L’arrêt tabagique plus difficile dans les régions rurales
16/09 - Les Américains résidant en rase campagne ou plus largement dans une région rurale ont tendance à fumer davantage… et ils ont aussi plus de mal à arrêter que leurs concitoyens citadins. C’est la conclusion d’une étude récemment publiée de l’autre côté de l’Atlantique. La prévalence du tabagisme s’élève à 19,2 % dans les zones isolées contre 14,4 % dans les villes, et la probabilité d’arrêter est de 75 % inférieure dans les premières.
Ces chiffres de prévalence laissent évidemment d'emblée entrevoir une autre problématique, puisque les effets néfastes du tabac sur la santé (p.ex. cancers) vont également peser plus lourd chez les personnes installées dans une région rurale.
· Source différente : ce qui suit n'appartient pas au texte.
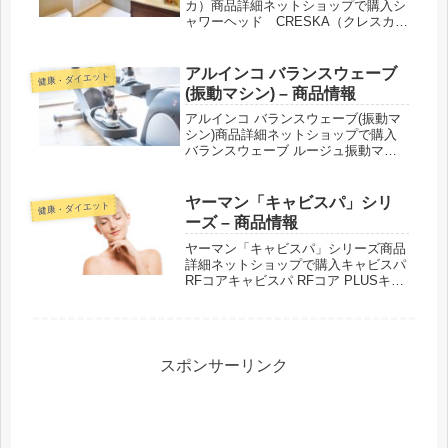
カ）商品詳細ネットショップで購入シ
ャワーヘッド CRESKA（クレスカ）
紹介された番組こんな商品もおスス
メ！
アルインコ バランスウェーブ
健康・ダイエット
(振動マシン) – 商品情報
アルインコ バランスウェーブ(振動マ
シン)商品詳細ネットショップで購入
バランスウェーブ ルージュ振動マシ
ン バランスウェーブコンパクト（ホ
ワイト）振動マシン バランスウェー
ブコンパクト紹介された番組こんな商
ヤーマン「キャビスパ」シリ
健康・ダイエット
品もおススメ！
ーズ – 商品情報
ヤーマン「キャビスパ」シリーズ商品
詳細ネットショップで購入キャビスパ
RFコアキャビスパ RFコア PLUSキャ
ビスパ 360紹介された番組こんな商品
もおススメ！
スポンサーリンク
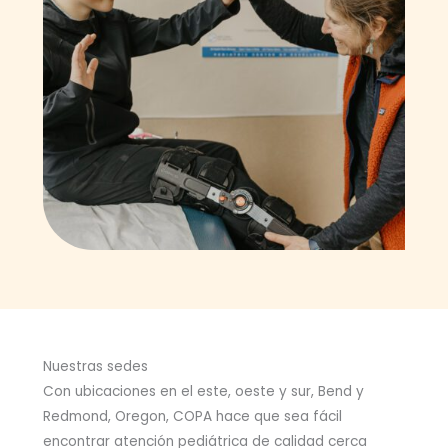
Nuestras sedes
Con ubicaciones en el este, oeste y sur, Bend y
Redmond, Oregon, COPA hace que sea fácil
encontrar atención pediátrica de calidad cerca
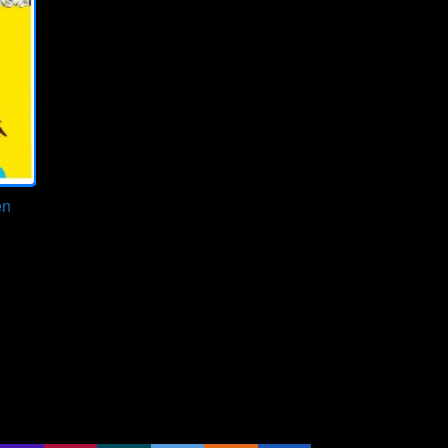
en
ze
Malheureusement, le fossé dans la prévalence du tabagisme entre la ville et la campagne n'a cessé de se creuser ces dernières années. La solution pourrait logiquement passer par des efforts pour encourager ceux qui fument à arrêter… n'était que, comme le révèlent les conclusions de ces recherches, ce n'est absolument pas évident dans la pratique. Et entre-temps, la morbi-mortalité des habitants des zones rurales continue à augmenter, inexorablement.